The Board of Directors proposes that the funds at the Annual General Meetings' disposal shall be carried forward and that no dividend shall be paid.

Item 15 - Resolution to adopt a long-term incentive programme for employees within the Irisity group and directed issue of warrants

The Board of Directors' complete proposal will be held available at the company's website, www.irisity.com, no later than two weeks before the Annual General Meeting.

Item 16 - Resolution to authorise the Board of Directors to resolve on new share issues

The Board of Directors proposes that the Annual General Meeting resolves to authorise the Board of Directors, for the period until the end of the next Annual General Meeting, on one or several occasions and with or without deviation from the shareholders' preferential rights, to resolve on new share issues.  The authorisation may be utilised for new issues of shares, which may be made with provisions regarding contribution in cash, in kind or through set-off corresponding to not more than ten (10) percent of the registered share capital in the company at the time of the issue resolution. The subscription price shall be determined on market terms and conditions.

Deviation from the shareholders' preferential rights shall be possible in connection with future investments in the form of acquisitions of operations, companies, shares in companies or otherwise for the company's future expansion. If the Board resolves on an issue with deviation from the shareholders' preferential rights, the rationale shall be that the Board shall be able to issue shares in the company to be used as a means of in-kind payment or the right to offset debt or to in a flexible and cost-efficient manner raise capital to use as means of payment or to continuously adjust the company's capital structure.

* Instructions
• 1. Decide whether each statement below agrees with the Irisity annual general meeting proposals. Answer yes or no for each, and quote the deciding words of the proposals.
(a) The Board of Directors proposes that no dividend be paid.
(b) The authorisation for new share issues may cover up to twenty percent of the registered share capital.
(c) The Board's complete proposal for the incentive programme will be available on the company's website no later than two weeks before the Annual General Meeting.
• 2. Extend the Irisity annual general meeting proposals, starting after their last sentence.

* Provided data
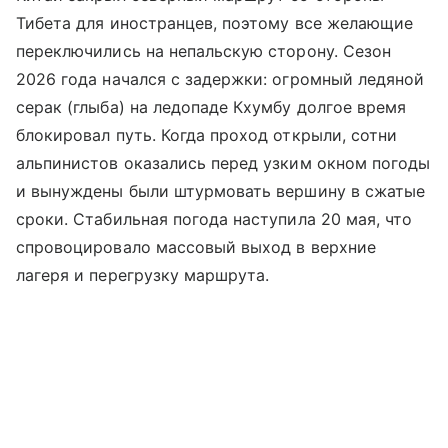
Тибета для иностранцев, поэтому все желающие
переключились на непальскую сторону. Сезон
2026 года начался с задержки: огромный ледяной
серак (глыба) на ледопаде Кхумбу долгое время
блокировал путь. Когда проход открыли, сотни
альпинистов оказались перед узким окном погоды
и вынуждены были штурмовать вершину в сжатые
сроки. Стабильная погода наступила 20 мая, что
спровоцировало массовый выход в верхние
лагеря и перегрузку маршрута.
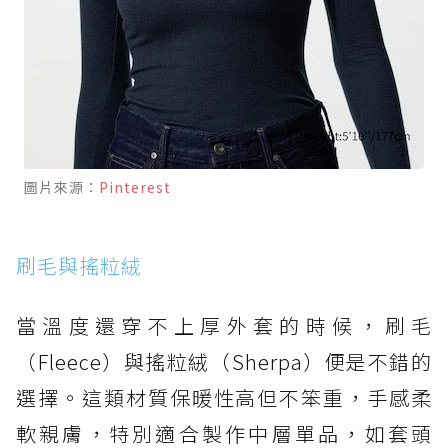
圖片來源：
Pinterest
刷毛與搖粒絨
當溫度還穿不上厚外套的時候，刷毛
（Fleece）與搖粒絨（Sherpa）便是不錯的
選擇。這類材質保暖性高但不笨重，手感柔
軟親膚，特別適合製作中層單品，如套頭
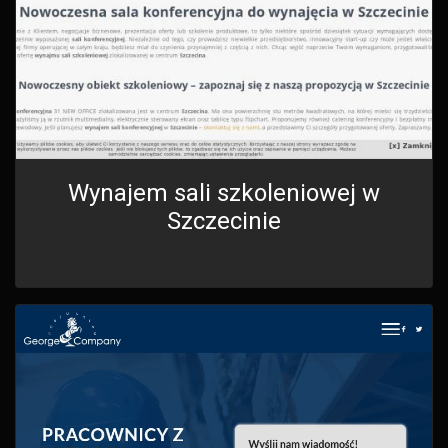
Wynajem sali szkoleniowej w
Szczecinie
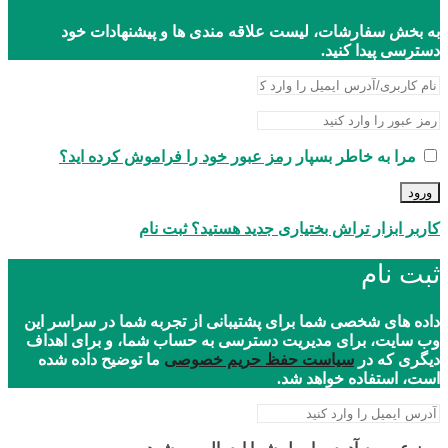
به بخش سفارشات، لیست علاقه مندی ها و پیشنهادات خود
دسترسی پیدا کنید.
مرا به خاطر بسپار
رمز عبور خود را فراموش کرده اید؟
ورود
کاربر ابزار تراش بختیاری جدید هستید؟ ثبت نام
ثبت نام
داده های شخصی شما برای پشتیبانی از تجربه شما در سراسر این
وب سایت، برای مدیریت دسترسی به حساب شما، و برای اهداف
دیگری که در
سیاست حفظ حریم خصوصی
ما توضیح داده شده
است، استفاده خواهد شد.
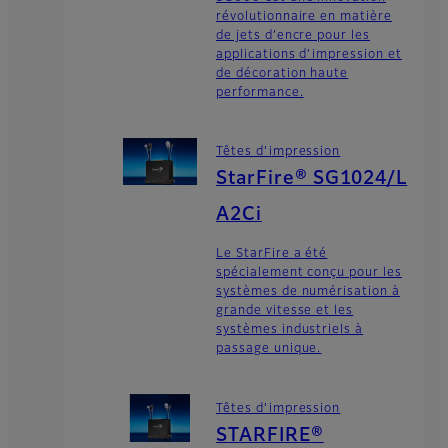
révolutionnaire en matière
de jets d’encre pour les
applications d’impression et
de décoration haute
performance.
Têtes d’impression
StarFire® SG1024/L
A2Ci
Le StarFire a été
spécialement conçu pour les
systèmes de numérisation à
grande vitesse et les
systèmes industriels à
passage unique.
Têtes d’impression
STARFIRE®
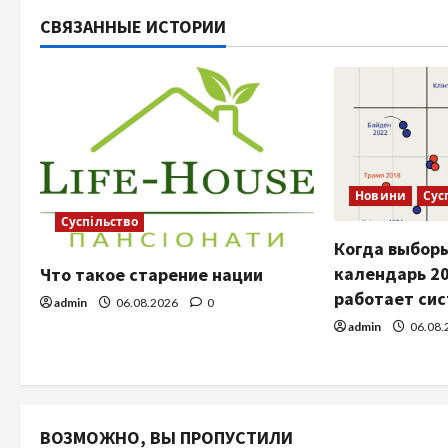
СВЯЗАННЫЕ ИСТОРИИ
Новини
Сус
Суспільство
Когда выборы
календарь 20
Что такое старение нации
работает си
admin
06.08.2026
0
admin
06.08.
ВОЗМОЖНО, ВЫ ПРОПУСТИЛИ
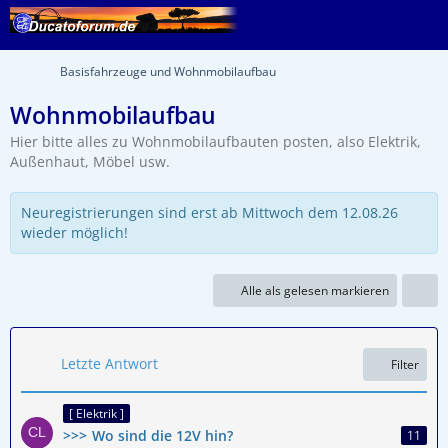
Basisfahrzeuge und Wohnmobilaufbau
Wohnmobilaufbau
Hier bitte alles zu Wohnmobilaufbauten posten, also Elektrik,
Außenhaut, Möbel usw.
Neuregistrierungen sind erst ab Mittwoch dem 12.08.26
wieder möglich!
Alle als gelesen markieren
Letzte Antwort
Filter
[ Elektrik ]
Wo sind die 12V hin?
11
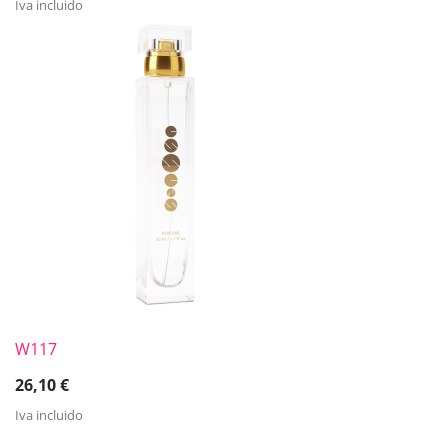
Iva incluido
W117
26,10
€
Iva incluido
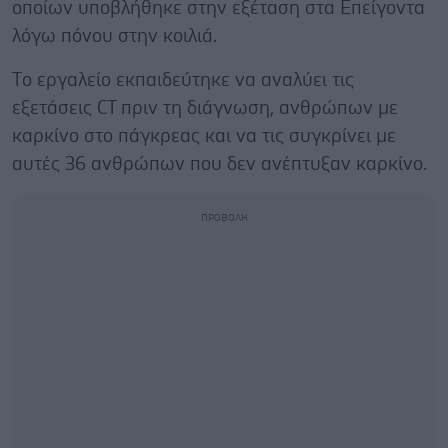
οποίων υποβλήθηκε στην εξέταση στα Επείγοντα
λόγω πόνου στην κοιλιά.
Tο εργαλείο εκπαιδεύτηκε να αναλύει τις
εξετάσεις CT πριν τη διάγνωση, ανθρώπων με
καρκίνο στο πάγκρεας και να τις συγκρίνει με
αυτές 36 ανθρώπων που δεν ανέπτυξαν καρκίνο.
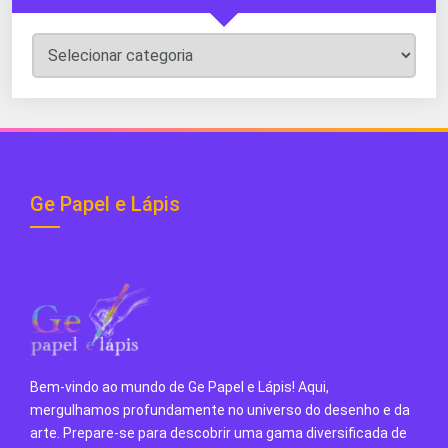
Categorias
do
Blog
Ge Papel e Lápis
Bem-vindo ao mundo de Ge Papel e Lápis! Aqui,
mergulhamos profundamente no universo do desenho e da
arte. Prepare-se para descobrir uma gama diversificada de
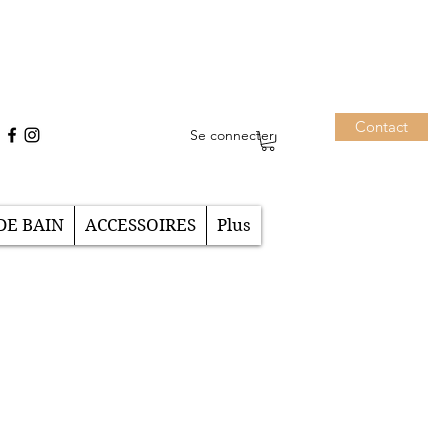
Contact
Se connecter
DE BAIN
ACCESSOIRES
Plus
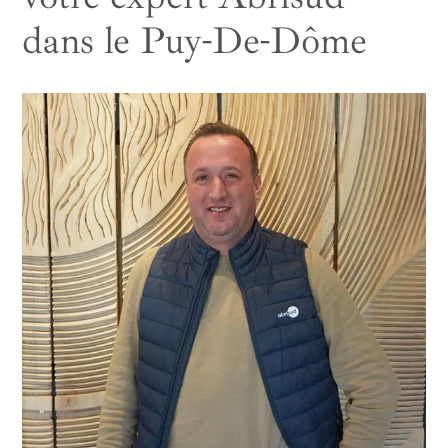
dans le Puy-De-Dôme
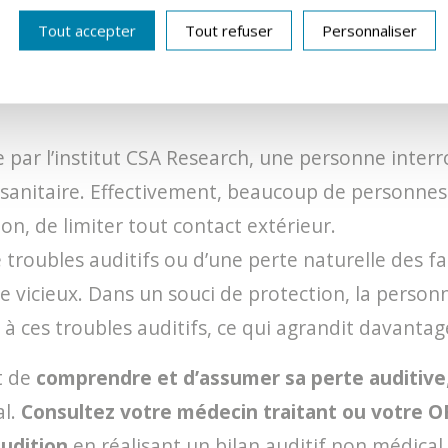
Tout accepter
Tout refuser
Personnaliser
 À LA CRISE SANITAIRE ?
par l’institut CSA Research, une personne interr
e sanitaire. Effectivement, beaucoup de personnes
ion, de limiter tout contact extérieur.
roubles auditifs ou d’une perte naturelle des facul
e vicieux. Dans un souci de protection, la personne
à ces troubles auditifs, ce qui agrandit davantage
t de
comprendre et d’assumer sa perte auditive
al.
Consultez votre médecin traitant ou votre O
audition
en réalisant un bilan auditif non médica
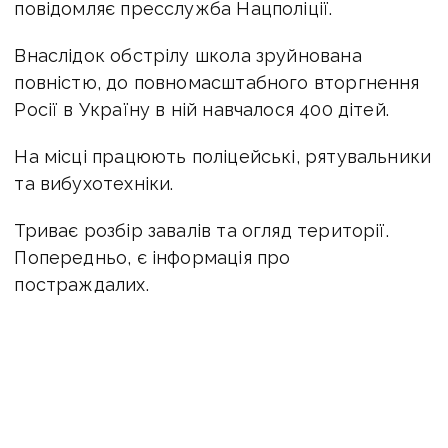
повідомляє пресслужба Нацполіції.
Внаслідок обстрілу школа зруйнована
повністю, до повномасштабного вторгнення
Росії в Україну в ній навчалося 400 дітей.
На місці працюють поліцейські, рятувальники
та вибухотехніки.
Триває розбір завалів та огляд території.
Попередньо, є інформація про
постраждалих.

* Responses in order
• 1.
(a) Yes: "no dividend shall be paid"
(b) No: "not more than ten (10) percent of the registered share capital in the company at the time of the issue resolution"
(c) Yes: "will be held available at the company's website, www.irisity.com, no later than two weeks before the Annual General Meeting"

• 2.
The Board of Directors, or any person appointed by the Board of Directors, shall have the right to make any adjustments or amendments of the above resolution which may be required in connection with the registration of such resolution and to take any other measure deemed necessary for the execution of the resolution.

_______________________

SPECIAL MAJORITY REQUIREMENTS

The Board of Directors' proposal for resolutions in accordance with item 15 above will be put forth as two separate proposals, items 15A and 15B. Please note that said proposals constitute a package, as the various proposals are dependent on and strongly linked to each other. Therefore, it is proposed that the Annual General Meeting make a single resolution in connection with items 15A and 15B in compliance with the majority requirement specified in Chapter 16, Section 8 of the Swedish Companies Act, meaning that the resolution shall be supported by shareholders representing at least nine tenths (9/10) of both the votes cast and the shares represented at the meeting.

A valid resolution in accordance with item 16 above, requires that shareholders representing at least two-thirds (2/3) of both the votes cast and the shares represented at the Annual General Meeting approve the resolution.

SHAREHOLDERS' RIGHT TO OBTAIN INFORMATION

Shareholders are reminded of their right to, at the Annual General Meeting, obtain information from the Board of Directors and CEO in accordance with Chapter 7 Section 32 of the Swedish Companies Act. Shareholders who wish to submit questions in advance may do so by sending post to Irisity AB (publ), "AGM 2025", Lindholmspiren 7C, SE-417 56 Gothenburg, Sweden or via e-mail to mariell.olsen@irisity.com.

NUMBER OF SHARES AND VOTES

There are 114,290,894 outstanding shares and votes in the company. As of the date of this notice, the company holds no shares.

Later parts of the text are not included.